* Brief *
The goal is a clean copy of all the data below, with pictures dropped and everything else retyped exactly.

* Supplied information *
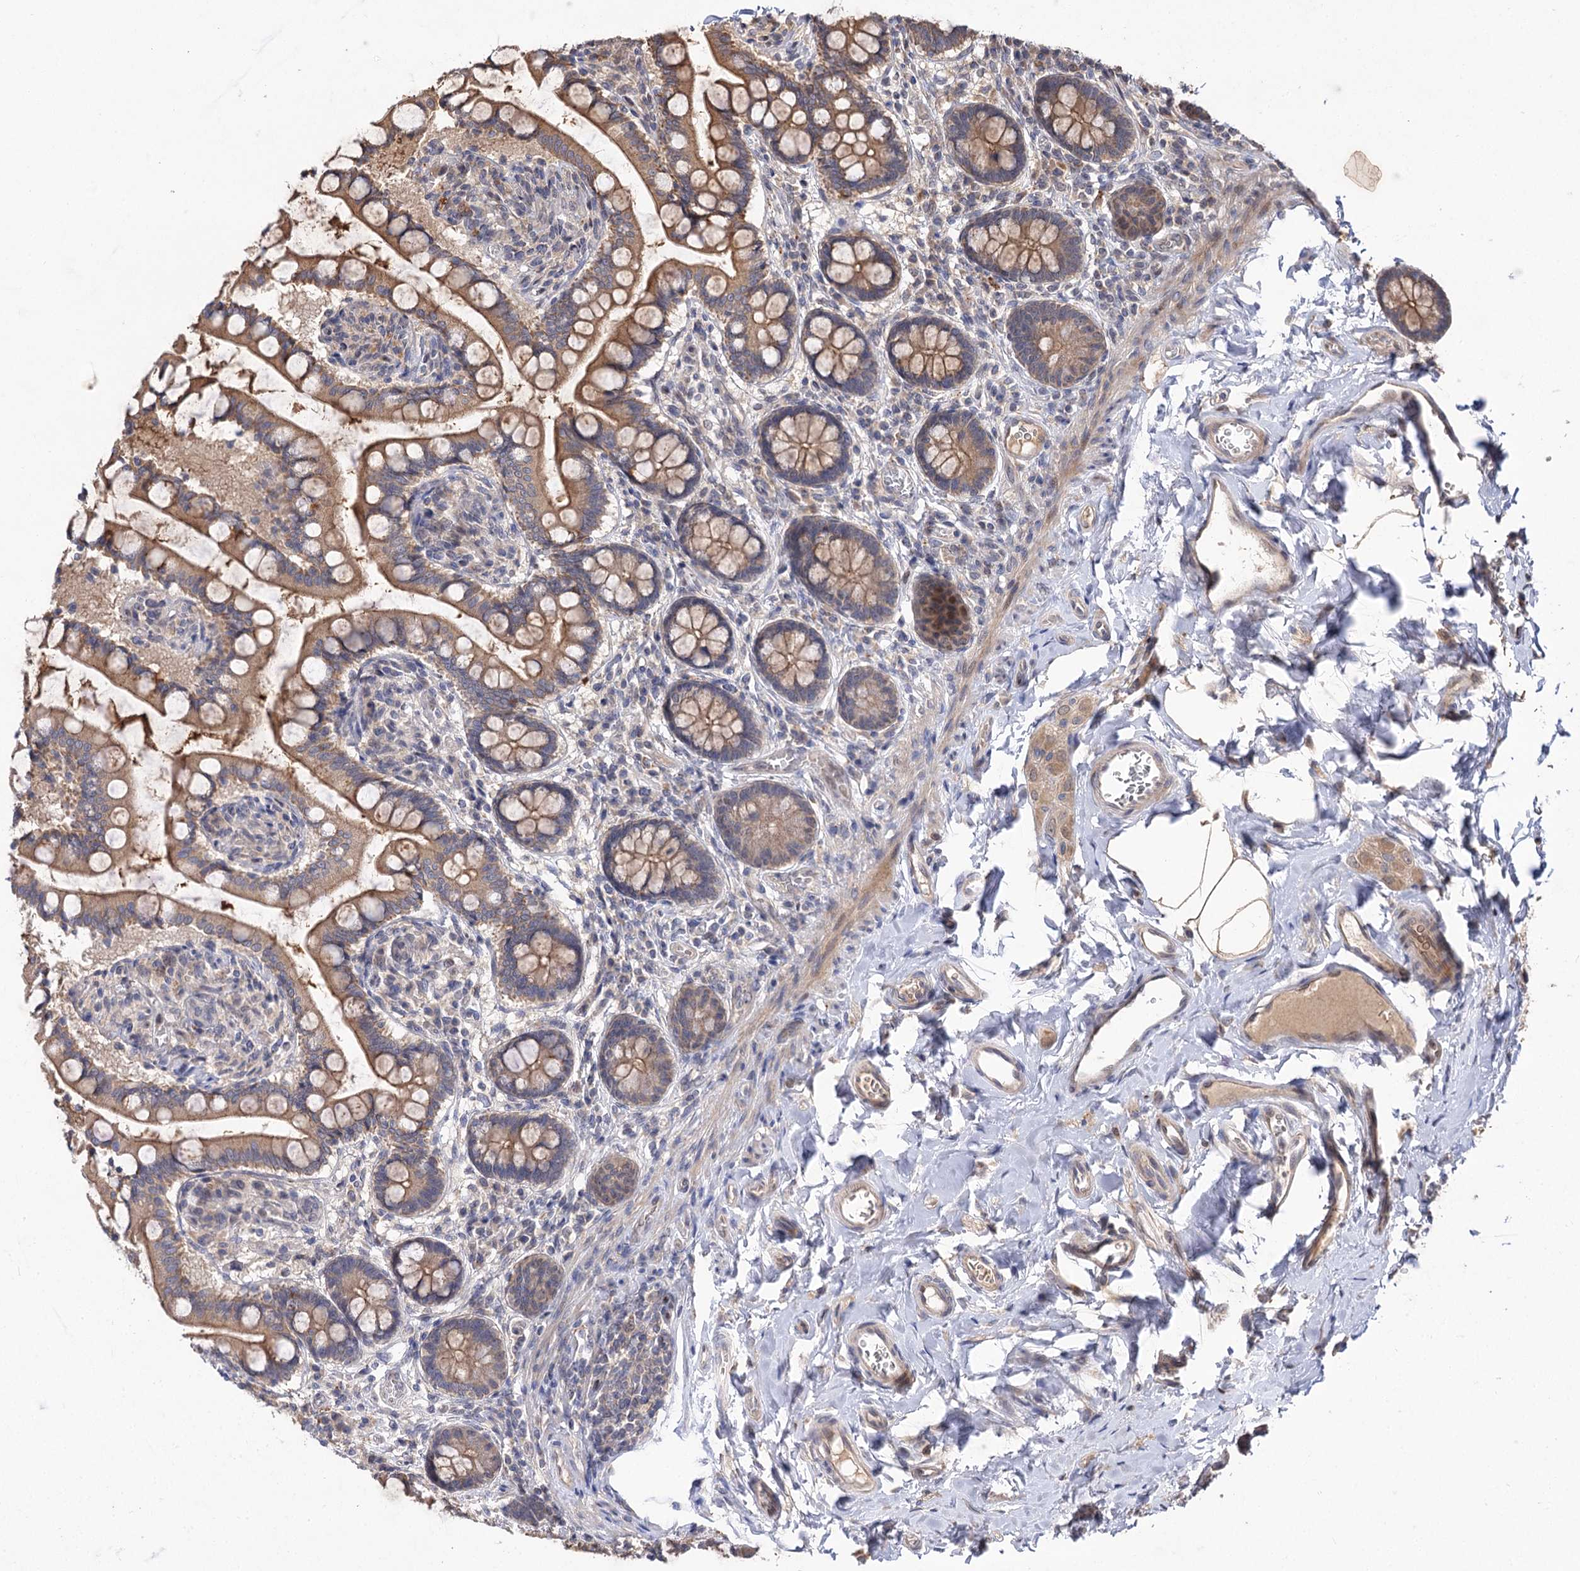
{"staining": {"intensity": "moderate", "quantity": ">75%", "location": "cytoplasmic/membranous"}, "tissue": "small intestine", "cell_type": "Glandular cells", "image_type": "normal", "snomed": [{"axis": "morphology", "description": "Normal tissue, NOS"}, {"axis": "topography", "description": "Small intestine"}], "caption": "Immunohistochemistry photomicrograph of unremarkable small intestine stained for a protein (brown), which displays medium levels of moderate cytoplasmic/membranous expression in approximately >75% of glandular cells.", "gene": "FBXW8", "patient": {"sex": "male", "age": 52}}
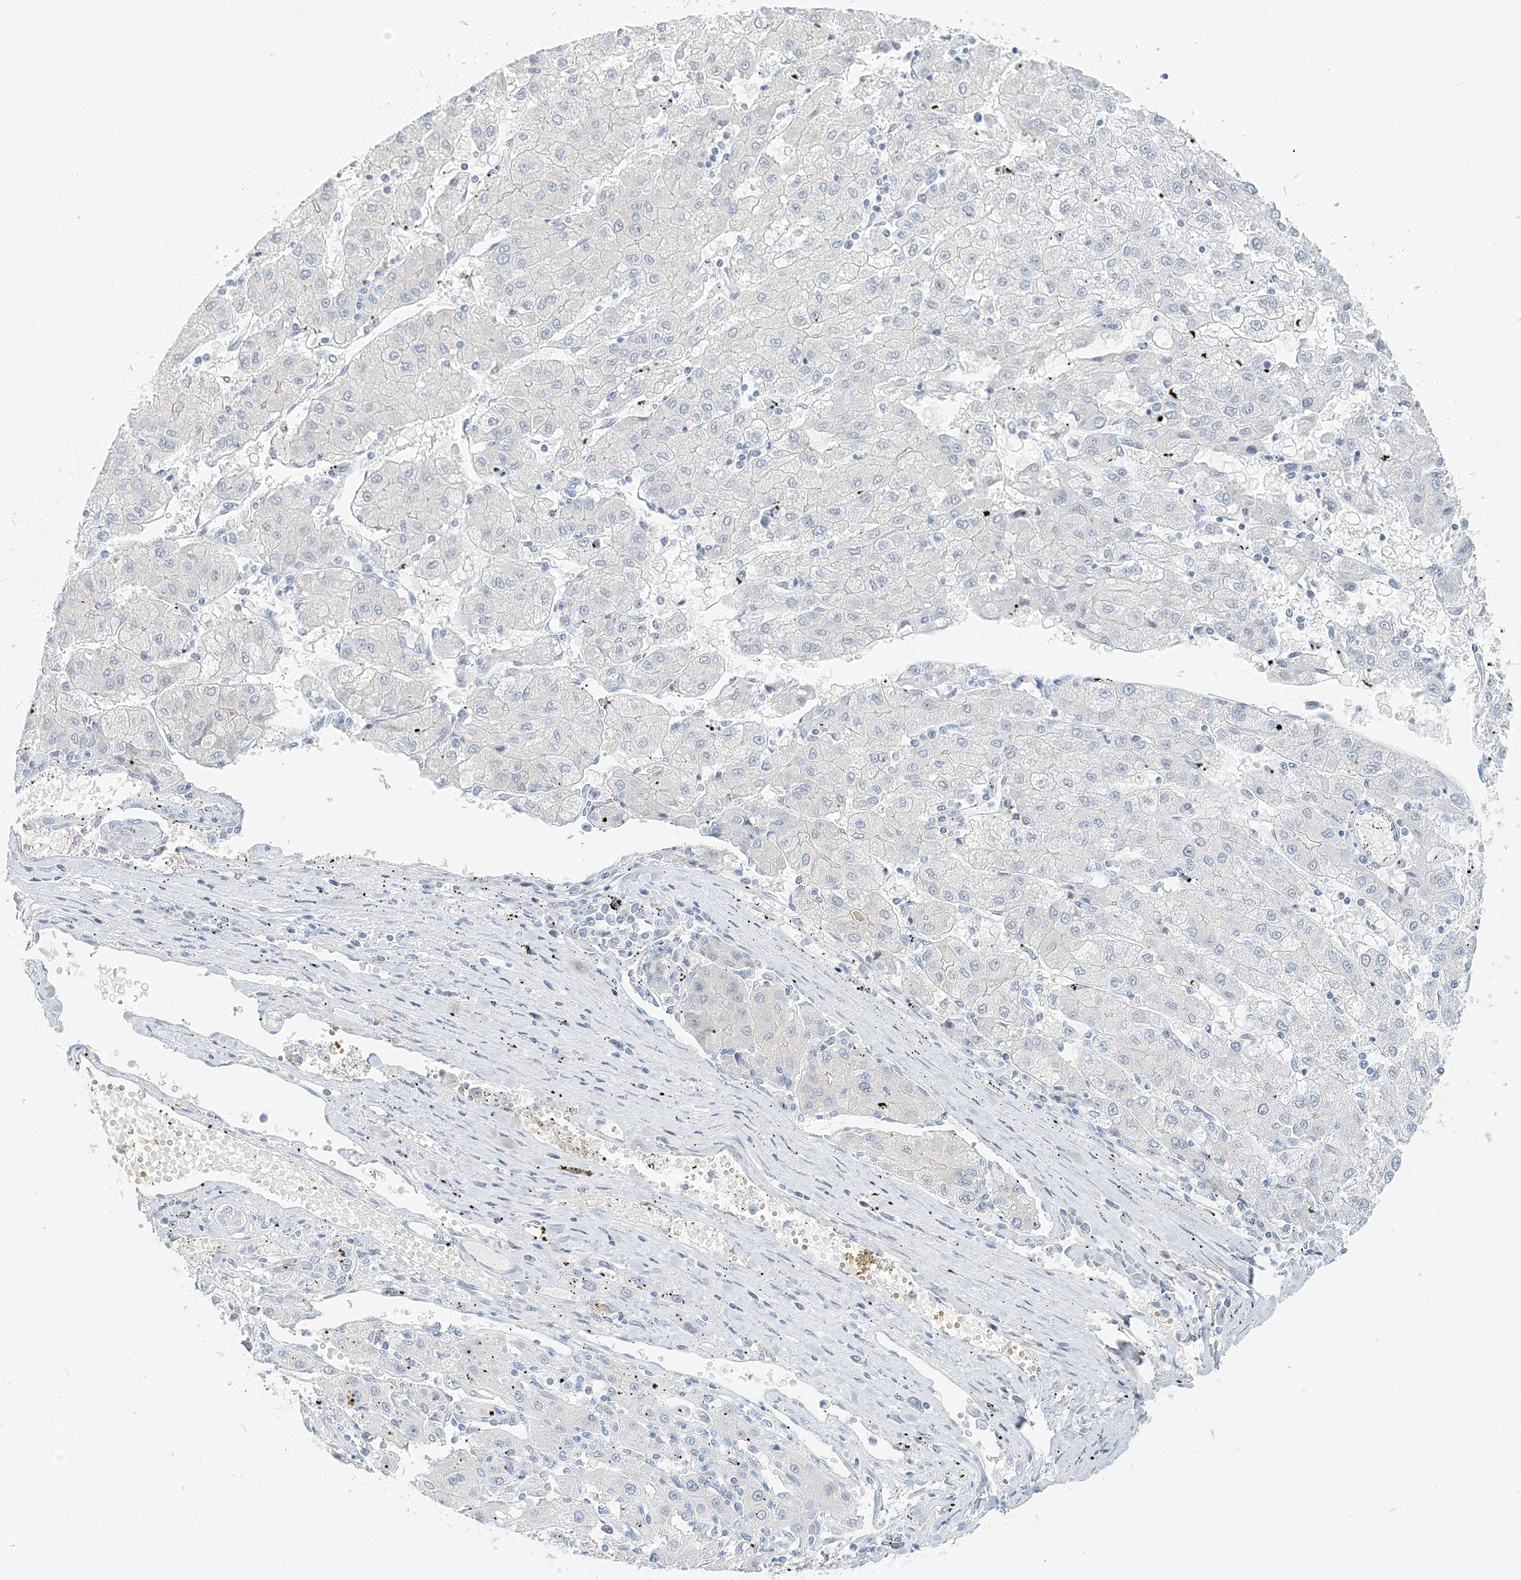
{"staining": {"intensity": "negative", "quantity": "none", "location": "none"}, "tissue": "liver cancer", "cell_type": "Tumor cells", "image_type": "cancer", "snomed": [{"axis": "morphology", "description": "Carcinoma, Hepatocellular, NOS"}, {"axis": "topography", "description": "Liver"}], "caption": "Liver cancer (hepatocellular carcinoma) was stained to show a protein in brown. There is no significant expression in tumor cells.", "gene": "VILL", "patient": {"sex": "male", "age": 72}}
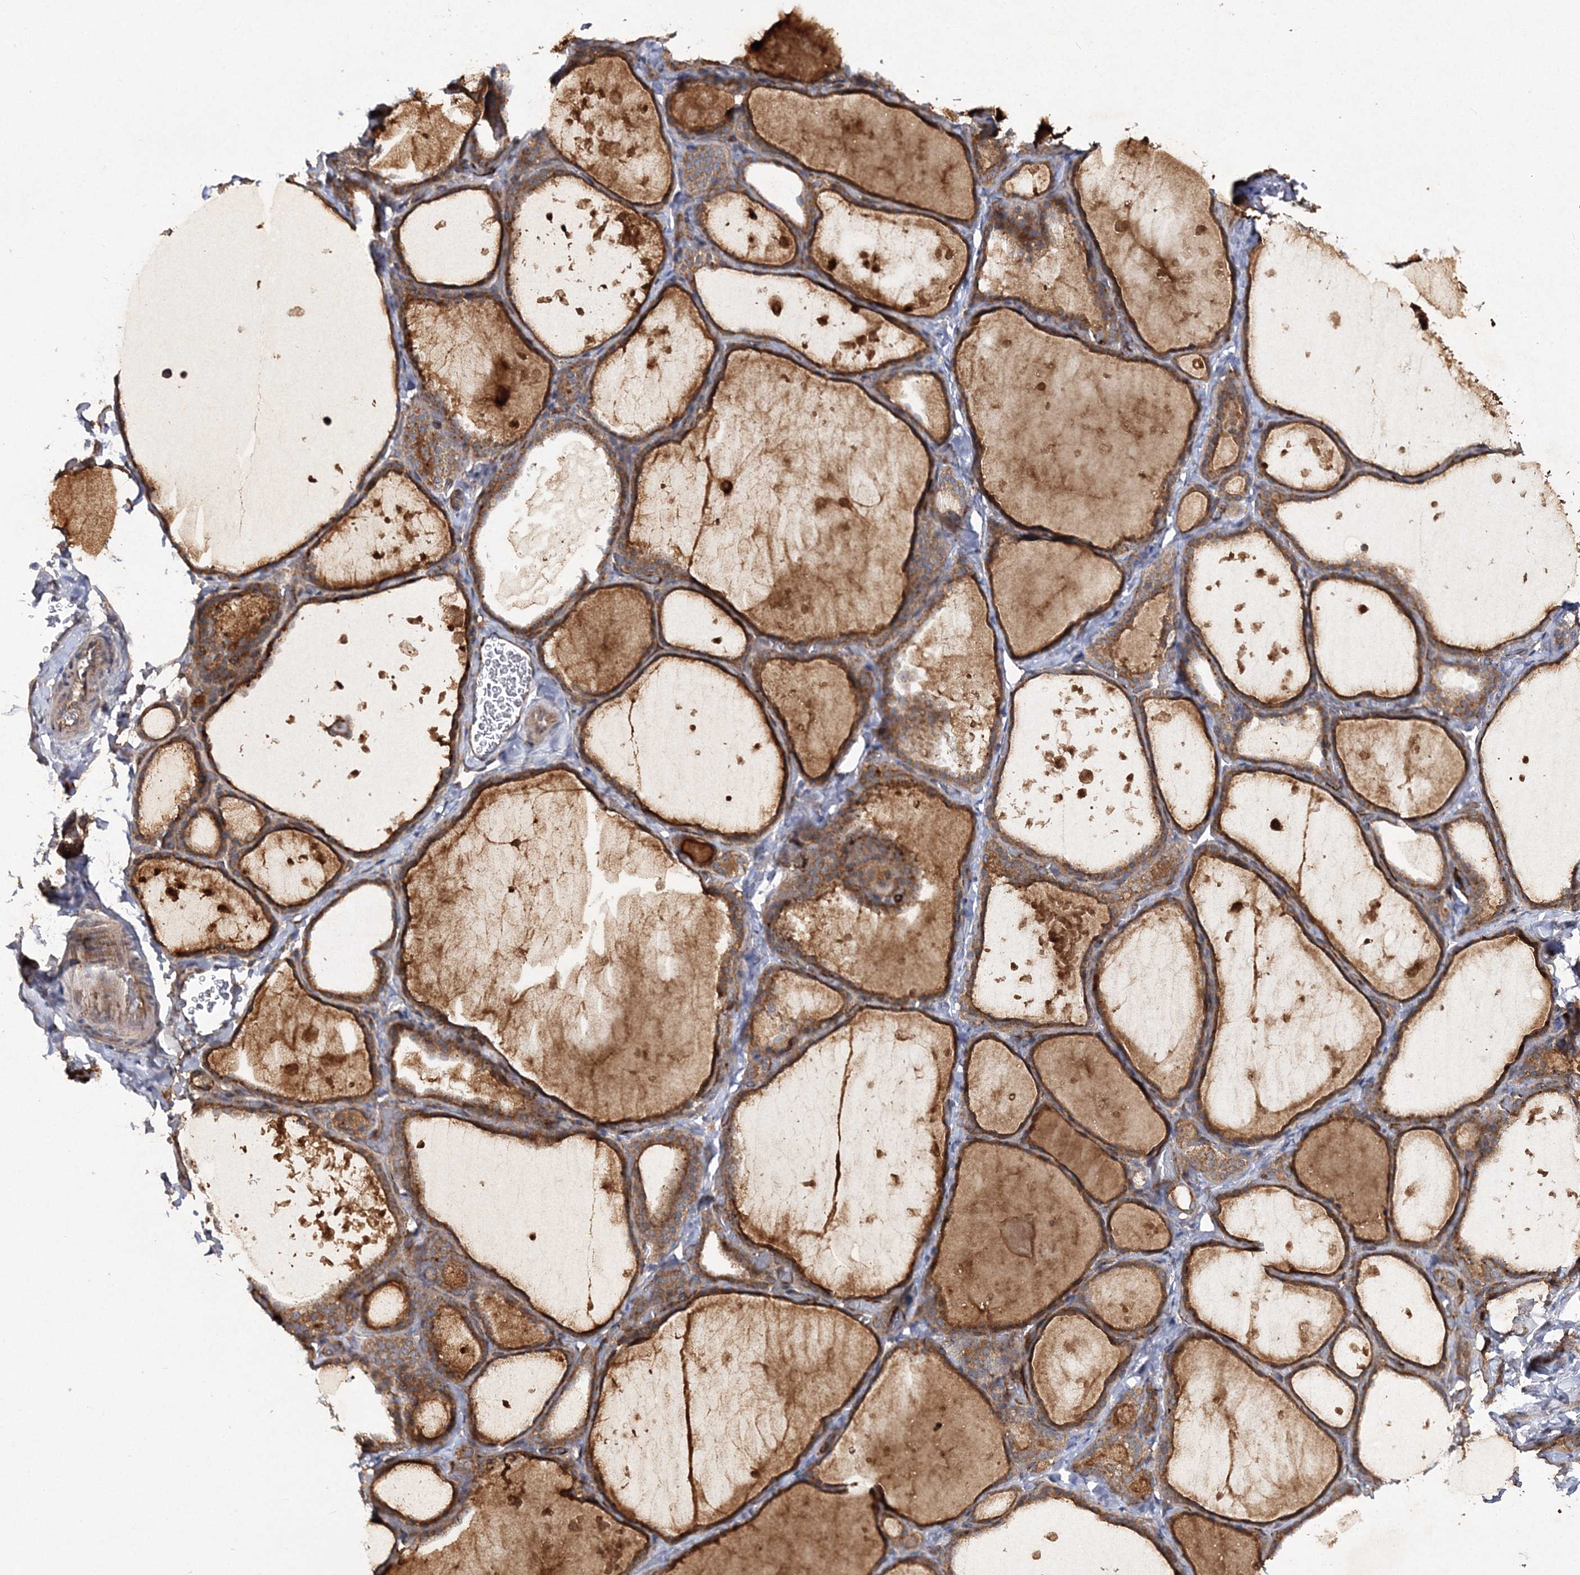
{"staining": {"intensity": "moderate", "quantity": ">75%", "location": "cytoplasmic/membranous"}, "tissue": "thyroid gland", "cell_type": "Glandular cells", "image_type": "normal", "snomed": [{"axis": "morphology", "description": "Normal tissue, NOS"}, {"axis": "topography", "description": "Thyroid gland"}], "caption": "Immunohistochemical staining of benign human thyroid gland reveals >75% levels of moderate cytoplasmic/membranous protein expression in about >75% of glandular cells.", "gene": "DNAJC13", "patient": {"sex": "female", "age": 44}}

* Solution *
{"staining": {"intensity": "moderate", "quantity": ">75%", "location": "cytoplasmic/membranous"}, "tissue": "small intestine", "cell_type": "Glandular cells", "image_type": "normal", "snomed": [{"axis": "morphology", "description": "Normal tissue, NOS"}, {"axis": "topography", "description": "Small intestine"}], "caption": "Immunohistochemistry photomicrograph of unremarkable small intestine stained for a protein (brown), which displays medium levels of moderate cytoplasmic/membranous expression in approximately >75% of glandular cells.", "gene": "FBXW8", "patient": {"sex": "male", "age": 52}}
{"staining": {"intensity": "negative", "quantity": "none", "location": "none"}, "tissue": "liver cancer", "cell_type": "Tumor cells", "image_type": "cancer", "snomed": [{"axis": "morphology", "description": "Carcinoma, Hepatocellular, NOS"}, {"axis": "topography", "description": "Liver"}], "caption": "Liver cancer (hepatocellular carcinoma) was stained to show a protein in brown. There is no significant expression in tumor cells.", "gene": "VILL", "patient": {"sex": "male", "age": 72}}
{"staining": {"intensity": "moderate", "quantity": ">75%", "location": "cytoplasmic/membranous"}, "tissue": "thyroid gland", "cell_type": "Glandular cells", "image_type": "normal", "snomed": [{"axis": "morphology", "description": "Normal tissue, NOS"}, {"axis": "topography", "description": "Thyroid gland"}], "caption": "Immunohistochemical staining of benign human thyroid gland reveals >75% levels of moderate cytoplasmic/membranous protein expression in about >75% of glandular cells.", "gene": "DNAJC13", "patient": {"sex": "female", "age": 44}}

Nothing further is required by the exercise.